No es el amor, tal vez. ¿Y si lo fuera?
Posteriormente, en 1977 la Antología del amor de Priluzky accedió a un público amplio cuando sus poesías se dieron a conocer en la telenovela de turno, en Argentina: “Pablo en nuestra piel”. Ella con relación a eso expresaría:
“A los dos días de que se recitaron o dijeron mis versos por la televisión yo ya no podía dormir tranquila.

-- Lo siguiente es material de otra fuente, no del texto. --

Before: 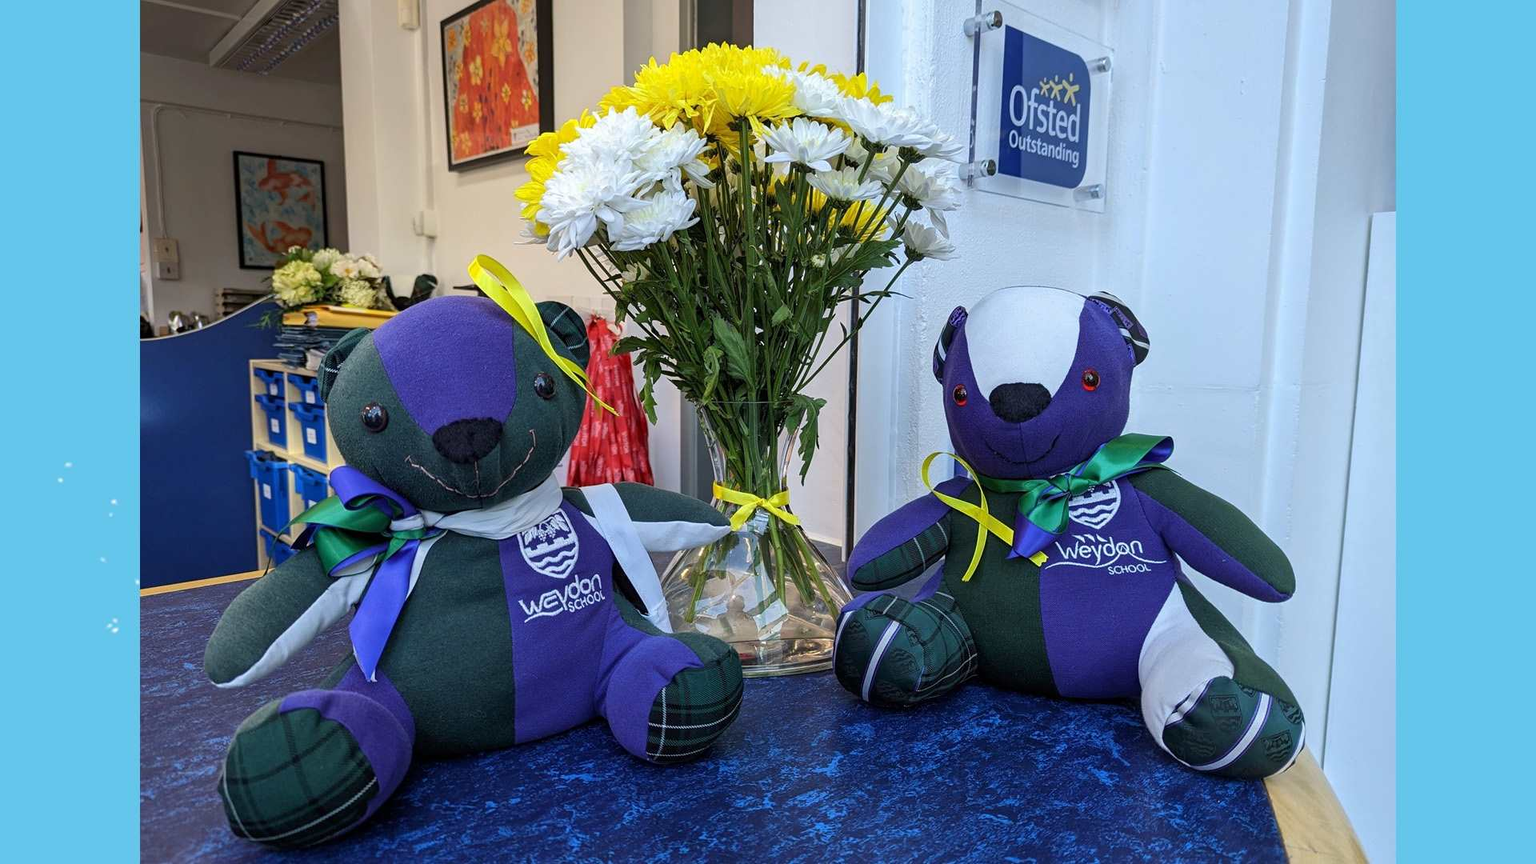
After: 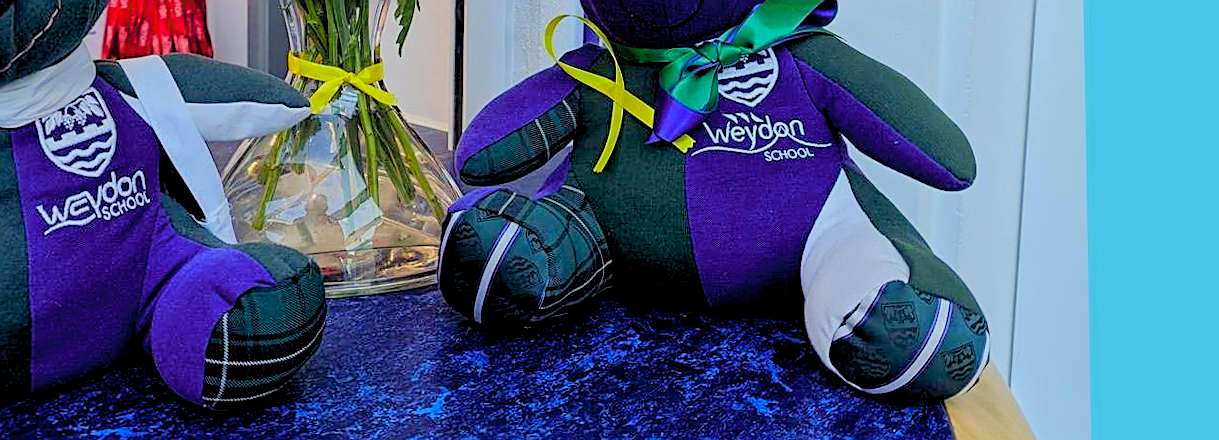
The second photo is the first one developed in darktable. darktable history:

Me llamaban por teléfono amas de casa, mujeres, libreros que buscaban en la guía… Para colmo el libro ya se había agotado y los libreros protestaban contra la televisión y contra mí y hasta venían hasta la puerta de mi casa a reclamarme que hiciera algo. (…) Lo que sé es que en este momento hay gente, que quizá no sepa pronunciar mi nombre, gente que quizá nunca antes tuvo contacto alguno con la poesía culta y que ahora lo tiene a través de Antología del Amor”.

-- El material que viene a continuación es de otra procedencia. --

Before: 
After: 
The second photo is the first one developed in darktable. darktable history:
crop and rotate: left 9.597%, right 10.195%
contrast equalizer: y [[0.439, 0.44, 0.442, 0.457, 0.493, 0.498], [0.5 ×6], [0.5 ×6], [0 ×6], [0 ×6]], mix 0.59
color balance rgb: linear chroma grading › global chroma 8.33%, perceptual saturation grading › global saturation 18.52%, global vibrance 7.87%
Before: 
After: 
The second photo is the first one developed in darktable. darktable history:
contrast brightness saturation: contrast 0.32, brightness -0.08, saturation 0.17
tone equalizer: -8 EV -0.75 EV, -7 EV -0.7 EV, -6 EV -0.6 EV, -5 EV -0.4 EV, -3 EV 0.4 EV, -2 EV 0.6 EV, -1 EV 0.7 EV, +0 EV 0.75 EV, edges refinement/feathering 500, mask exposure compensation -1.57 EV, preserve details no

Tal vez no sepas nunca cuándo y cómo…
Tal vez no sepas nunca cuándo
y cómo quise salvar mi amor, tu amor. El nuestro.
Una vez será tarde.
Yo presiento esa herida que avanza,
ese cierto dolor de no querernos.
Cómo decirte ahora:
mírame aún, así, trata de verme
como soy, duramente.
Con mi ternura. Claro, y mis tormentas.
Cómo decirte: sálvalo, si quieres
y cuídalo. Se te ha ido de las manos,
se me va de la sangre y no regresa.
Cómo decirte que te quiero menos
y que quiero quererte como entonces.
Y que entiendas
y no te encierres más.
Y me dejes creer en ti, de nuevo.
Cómo decirte nada.
Un día será tarde. Tarde y lejos.
Julia Priluzky Farny tras el éxito de su poemario Antología del Amor en una entrevista confesó:
(…) “Hay intelectuales que escriben para veinte y después se quejan de que no los leen. Y un autor cuanto más simple y profundo y más anónimo, es cuando logra su cometido con la vida. Yo cada vez que en vez de Julia Prilutzky me llaman Antología del Amor me enorgullezco.”